Two, Three, Many?

SYNOPSIS: Accounting Fraud -- How management does it, why they do it, and what allows them to do it

Here's a scary question: How many more Enrons are out there?

Even now the conventional wisdom is that Enron was uniquely crooked. O.K., other companies have engaged in "aggressive accounting," the art form formerly known as fraud. But how likely is it that other major companies will turn out, behind their imposing facades, to be little more than pyramid schemes?

Alas, it's all too likely. I can't tell you which corporate icons will turn out to be made of papier-mâché, but I'd be very surprised if we don't have two, three, even many Enrons in our future.

Why do I say this? Like any crime, a pyramid scheme requires means, motive and opportunity. Lately all three have been there in abundance.

Means: We now know how easily a company that earns a modest profit, or even loses money, can dress itself up to create the appearance of high profitability. Just the simple trick of paying employees not with straight salary, which counts as an expense, but with stock options, which don't, can have a startling effect on a company's reported profits. According to the British economist Andrew Smithers, in 1998 Cisco reported a profit of $1.35 billion; if it had counted the market value of the stock options it issued as an expense, it would have reported a loss of $4.9 billion. And stock options are only one of a panoply of techniques available to make the bottom line look artificially good.

Motive: The purpose of inflating earnings is, of course, to drive up the price of the stock. But why do companies want to do that?

One answer is that a high stock price helps a company grow; it makes it easier to raise money, to acquire other companies, to attract employees and so on. And no doubt most managers have puffed up their stock out of a genuine desire to make their companies grow. But as we watch top executives walk away rich while the companies they ran collapse (there are cases worse than Enron; the founder of Global Crossing has apparently walked away from bankruptcy with $750 million), it's clear that we should also think about the incentives of the managers themselves. Ask not what a high stock price can do for your company; ask what it can do for your personal bottom line.

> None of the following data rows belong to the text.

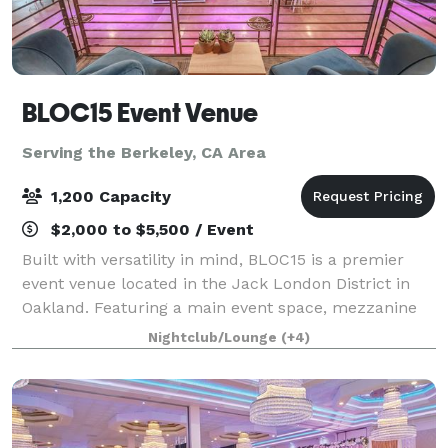
BLOC15 Event Venue
Serving the Berkeley, CA Area
1,200 Capacity
$2,000 to $5,500 / Event
Built with versatility in mind, BLOC15 is a premier
event venue located in the Jack London District in
Oakland. Featuring a main event space, mezzanine
level, two production rooms and a fully equipped
Nightclub/Lounge
(+4)
catering kitchen, BLOC15 is perfectly s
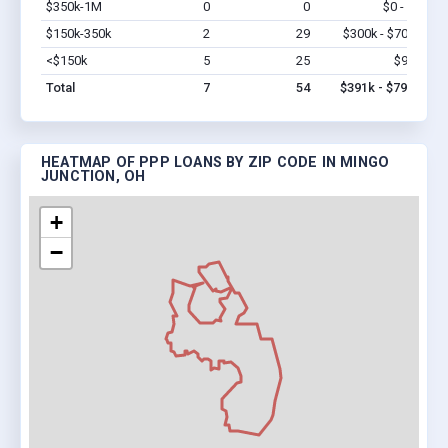
$350k-1M
0
0
$0 - $0
Vi
$150k-350k
2
29
$300k - $700k
Vi
<$150k
5
25
$91k
Vi
Total
7
54
$391k - $791k
HEATMAP OF PPP LOANS BY ZIP CODE IN MINGO
JUNCTION, OH
+
−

Not incidentally, a high stock price facilitates the very accounting tricks that companies use to create phantom profits, further driving up the stock price. It's Ponzi time!

But what about opportunity? A confluence of three factors in the late 1990's opened the door for financial scams on a scale unseen for generations.

First was the rise of the "new economy." New technologies have, without question, created new opportunities and shaken up the industrial order. But that creates the kind of confusion in which scams flourish. How do you know whether a company has really found a highly profitable new-economy niche or is just faking it?

Second was the stock market bubble. As Robert Shiller pointed out in his book "Irrational Exuberance," a rising market is like a natural Ponzi scheme, in which each successive wave of investors generates gains for the last wave, making everything look great until you run out of suckers. What he didn't point out, but now seems obvious, is that in such an environment it's also easy to run deliberate pyramid schemes. When the public believes in magic, it's springtime for charlatans.

And finally, there was (and is) a permissive legal environment. Once upon a time, the threat of lawsuits hung over companies and auditors that engaged in sharp accounting practices. But in 1995 Congress, overriding a veto by Bill Clinton, passed the Private Securities Litigation Reform Act, which made such suits far more difficult. Soon accounting firms, the companies they audited and the investment banks that sold their stock got very cozy indeed.

And here too one must look not only at the motives of corporations, but at the personal motives of executives. We now know that Enron managers gave their investment bankers — not their investment banks but the individual bankers — an opportunity to invest in the shell companies they used to hide debt and siphon off money. Wanna bet that similar deals didn't take place at many other firms?

I hope that Enron turns out to be unique. But I'll be very surprised.